Speaking of Adelinde, where was she? Had he just hallucinated her out of desperation?
That terrifying thought makes him open his eye again, but it’s not Adelinde that he sees.
He goes completely still as he looks at the person before him. The blood, still stubbornly leaking down his one eye doesn’t make it any easier for him. Kaeya squints, because– because this can’t be it. It must be hallucinations. As if hallucinating voices weren't enough, now he’s hallucinating whole people?
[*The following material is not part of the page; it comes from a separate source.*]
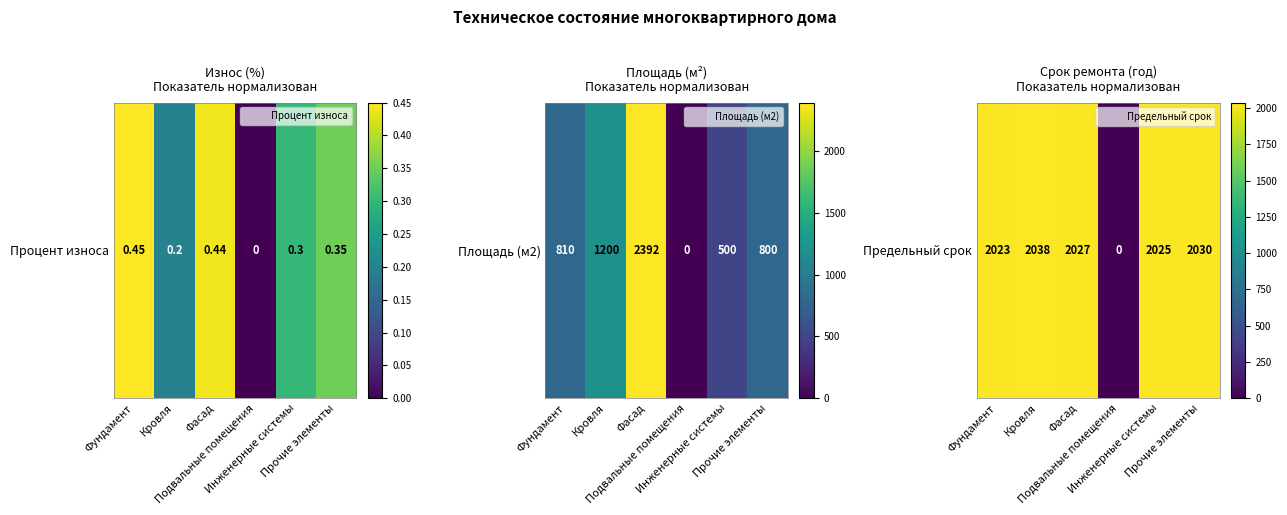

The chart shows a value of 1.0 at Фасад. True or false?

True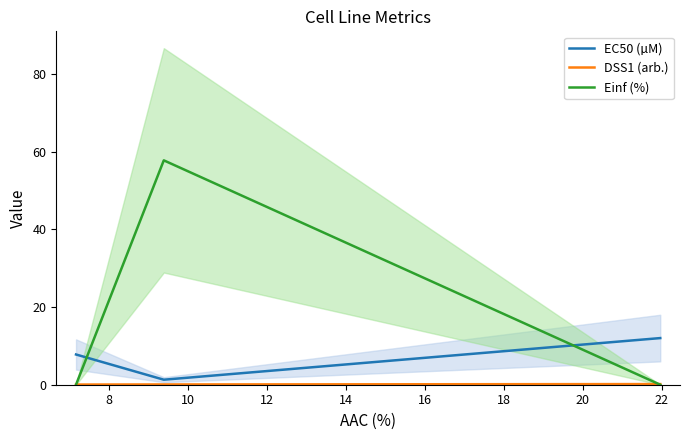

How many values in the EC50 (µM) series exceed 7?

2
There is no other explanation for why Kaeya is seeing his long dead father, alive and breathing, right in front of him.
He thinks he says something, but he doesn’t register it. ‘Father’ in front of him looks surprised, before one of his hands tentatively come to rest at Kaeya’s shoulder. The other wipes away the blood dripping over his eye.
“Kaeya,” says a voice that isn’t Father’s.
Kaeya doesn’t know if he’s disappointed, or he’s glad he’s not hallucinating people too.
You could be hallucinating him too, his mind supplies. Just like the voices.
“Kaeya,” Diluc repeats firmly. “I’m not a hallucination.”
“That’s exactly what a hallucination would say,” Kaeya mutters.
Diluc continues, unperturbed. “You’re at the winery. It’s okay, you’re safe, and you’re not– you're not hallucinating anything, what did you mean–”
“Master Diluc,” Adelinde cuts him off briskly, coming into view. “Later.”
She moves closer to Kaeya, gently pushing him down. Kaeya falls back into the cushions behind him, and suddenly, hallucinations or not, he doesn’t care. Kaeya just wants to bury himself in them. He wants to sink into them, get lost and not wake up anytime soon.
Exhaustion hits him like a landslide, and keeping his eye open takes a monumental amount of effort. But there is no need for it, is there? He’s tired. He’s tired and Diluc said it was okay so there was no need to stay awake anymore.
“No– Kaeya, stay awake,” he thinks he hears from somewhere. “I did not say it was okay to–”
Kaeya doesn’t manage to stay awake long enough to hear the end of that sentence.